_Problem to work on_.
Every entry must be given again exactly. Include no pictures.

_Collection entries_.
"""
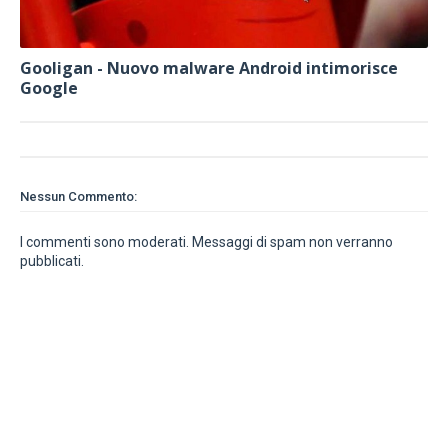
Gooligan - Nuovo malware Android intimorisce
Google
Nessun Commento:
I commenti sono moderati. Messaggi di spam non verranno
pubblicati.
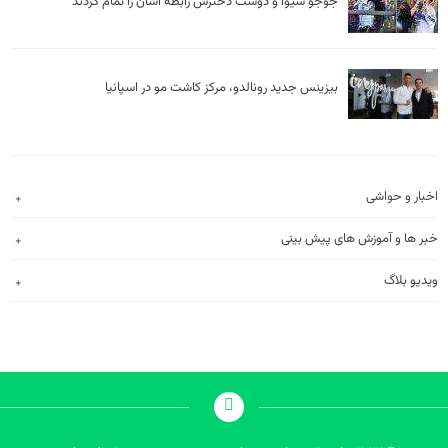
جوجو سیوا و دوست دخترش رابطه اشان را تمام کردند
بیزینس جدید رونالدو، مرکز کاشت مو در اسپانیا
اخبار و حواشی
خبر ها و آموزش های پیش بینی
ویدیو بلاگ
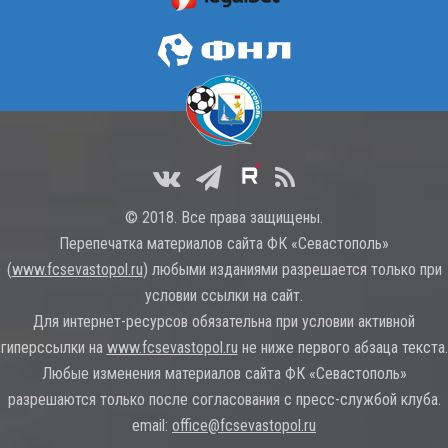
© 2018. Все права защищены.
Перепечатка материалов сайта ФК «Севастополь»
(
www.fcsevastopol.ru
) любыми изданиями разрешается только при
условии ссылки на сайт.
Для интернет-ресурсов обязательна при условии активной
гиперссылки на
www.fcsevastopol.ru
не ниже первого абзаца текста.
Любые изменения материалов сайта ФК «Севастополь»
разрешаются только после согласования с пресс-службой клуба.
email:
office@fcsevastopol.ru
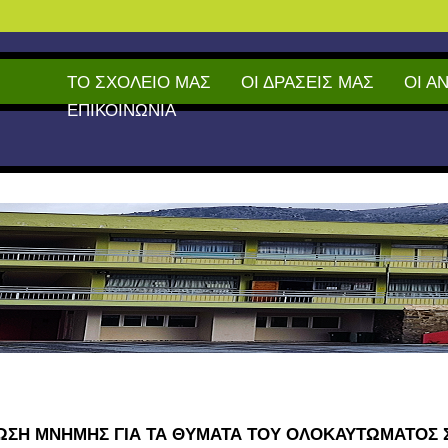
ΤΟ ΣΧΟΛΕΙΟ ΜΑΣ
ΟΙ ΔΡΑΣΕΙΣ ΜΑΣ
ΟΙ Α
ΕΠΙΚΟΙΝΩΝΙΑ
ΩΣΗ ΜΝΗΜΗΣ ΓΙΑ ΤΑ ΘΥΜΑΤΑ ΤΟΥ ΟΛΟΚΑΥΤΩΜΑΤΟΣ 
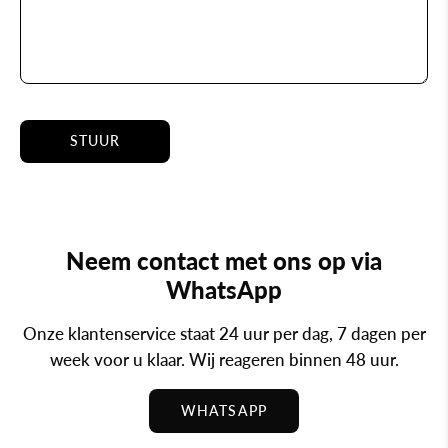
STUUR
Neem contact met ons op via
WhatsApp
Onze klantenservice staat 24 uur per dag, 7 dagen per
week voor u klaar. Wij reageren binnen 48 uur.
WHATSAPP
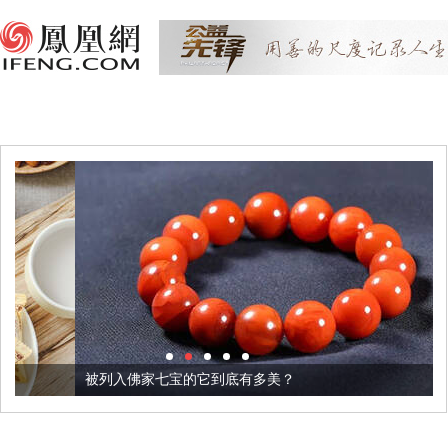
被列入佛家七宝的它到底有多美？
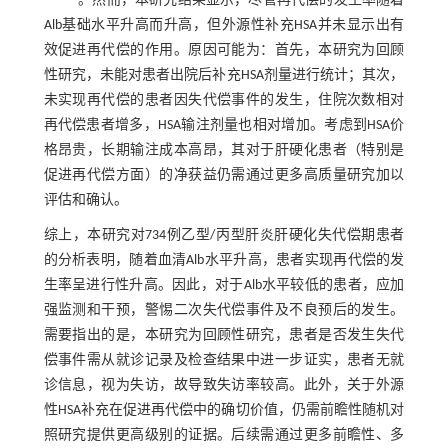
。然而，本研究结果显示，尽管再代偿的发生率随着
Alb基础水平升高而升高，但外源性补充HSA并未显示出有
效促进再代偿的作用。原因可能为：首先，本研究为回顾
性研究，未能对患者出院后补充HSA剂量进行统计；其次，
未实现再代偿的患者因失代偿事件的发生，住院次数相对
再代偿患者增多，HSA输注剂量也相对增加。考虑到HSA价
格昂贵，长期输注成本高昂，其对于肝硬化患者（特别是
促进再代偿方面）的净获益仍需通过更多高质量研究加以
评估和确认。
综上，本研究对734例乙型/丙型肝炎肝硬化失代偿期患者
的分析表明，随着血清Alb水平升高，患者实现再代偿的发
生率呈进行性升高。因此，对于Alb水平较低的患者，应加
强监测和干预，警惕二次失代偿事件及不良预后的发生。
需要指出的是，本研究为回顾性研究，患者是否发生失代
偿事件需从就诊记录及检查结果中进一步证实，患者无就
诊信息，视为失访，故导致失访率较高。此外，关于外源
性HSA补充在促进再代偿中的确切价值，仍需前瞻性随机对
照研究提供更高级别的证据。后续需通过更多前瞻性、多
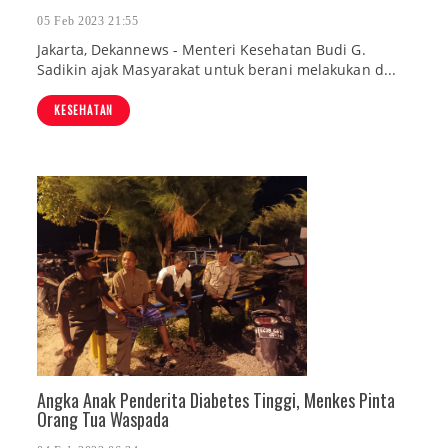
05 Feb 2023 21:55
Jakarta, Dekannews - Menteri Kesehatan Budi G.
Sadikin ajak Masyarakat untuk berani melakukan d...
KESEHATAN
Angka Anak Penderita Diabetes Tinggi, Menkes Pinta
Orang Tua Waspada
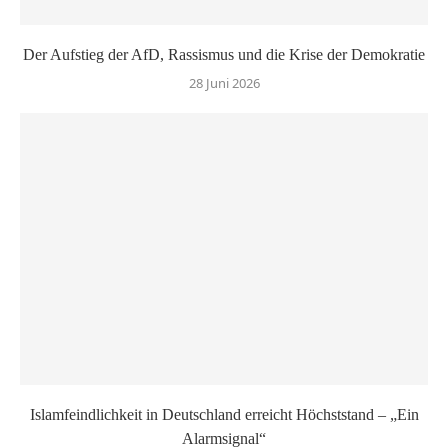
Der Aufstieg der AfD, Rassismus und die Krise der Demokratie
28 Juni 2026
Islamfeindlichkeit in Deutschland erreicht Höchststand – „Ein
Alarmsignal“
"""
_Result_.
Gooligan - Nuovo malware Android intimorisce
Google
Nessun Commento:
I commenti sono moderati. Messaggi di spam non verranno
pubblicati.
جوجو سیوا و دوست دخترش رابطه اشان را تمام کردند
بیزینس جدید رونالدو، مرکز کاشت مو در اسپانیا
اخبار و حواشی
خبر ها و آموزش های پیش بینی
ویدیو بلاگ
© 2018. Все права защищены.
Перепечатка материалов сайта ФК «Севастополь»
(
www.fcsevastopol.ru
) любыми изданиями разрешается только при
условии ссылки на сайт.
Для интернет-ресурсов обязательна при условии активной
гиперссылки на
www.fcsevastopol.ru
не ниже первого абзаца текста.
Любые изменения материалов сайта ФК «Севастополь»
разрешаются только после согласования с пресс-службой клуба.
email:
office@fcsevastopol.ru
ΤΟ ΣΧΟΛΕΙΟ ΜΑΣ
ΟΙ ΔΡΑΣΕΙΣ ΜΑΣ
ΟΙ Α
ΕΠΙΚΟΙΝΩΝΙΑ
ΩΣΗ ΜΝΗΜΗΣ ΓΙΑ ΤΑ ΘΥΜΑΤΑ ΤΟΥ ΟΛΟΚΑΥΤΩΜΑΤΟΣ 
STUUR
Neem contact met ons op via
WhatsApp
Onze klantenservice staat 24 uur per dag, 7 dagen per
week voor u klaar. Wij reageren binnen 48 uur.
WHATSAPP
被列入佛家七宝的它到底有多美？
。然而，本研究结果显示，尽管再代偿的发生率随着
Alb基础水平升高而升高，但外源性补充HSA并未显示出有
效促进再代偿的作用。原因可能为：首先，本研究为回顾
性研究，未能对患者出院后补充HSA剂量进行统计；其次，
未实现再代偿的患者因失代偿事件的发生，住院次数相对
再代偿患者增多，HSA输注剂量也相对增加。考虑到HSA价
格昂贵，长期输注成本高昂，其对于肝硬化患者（特别是
促进再代偿方面）的净获益仍需通过更多高质量研究加以
评估和确认。
综上，本研究对734例乙型/丙型肝炎肝硬化失代偿期患者
的分析表明，随着血清Alb水平升高，患者实现再代偿的发
生率呈进行性升高。因此，对于Alb水平较低的患者，应加
强监测和干预，警惕二次失代偿事件及不良预后的发生。
需要指出的是，本研究为回顾性研究，患者是否发生失代
偿事件需从就诊记录及检查结果中进一步证实，患者无就
诊信息，视为失访，故导致失访率较高。此外，关于外源
性HSA补充在促进再代偿中的确切价值，仍需前瞻性随机对
照研究提供更高级别的证据。后续需通过更多前瞻性、多
05 Feb 2023 21:55
Jakarta, Dekannews - Menteri Kesehatan Budi G.
Sadikin ajak Masyarakat untuk berani melakukan d...
KESEHATAN
Angka Anak Penderita Diabetes Tinggi, Menkes Pinta
Orang Tua Waspada
Der Aufstieg der AfD, Rassismus und die Krise der Demokratie
28 Juni 2026
Islamfeindlichkeit in Deutschland erreicht Höchststand – „Ein
Alarmsignal“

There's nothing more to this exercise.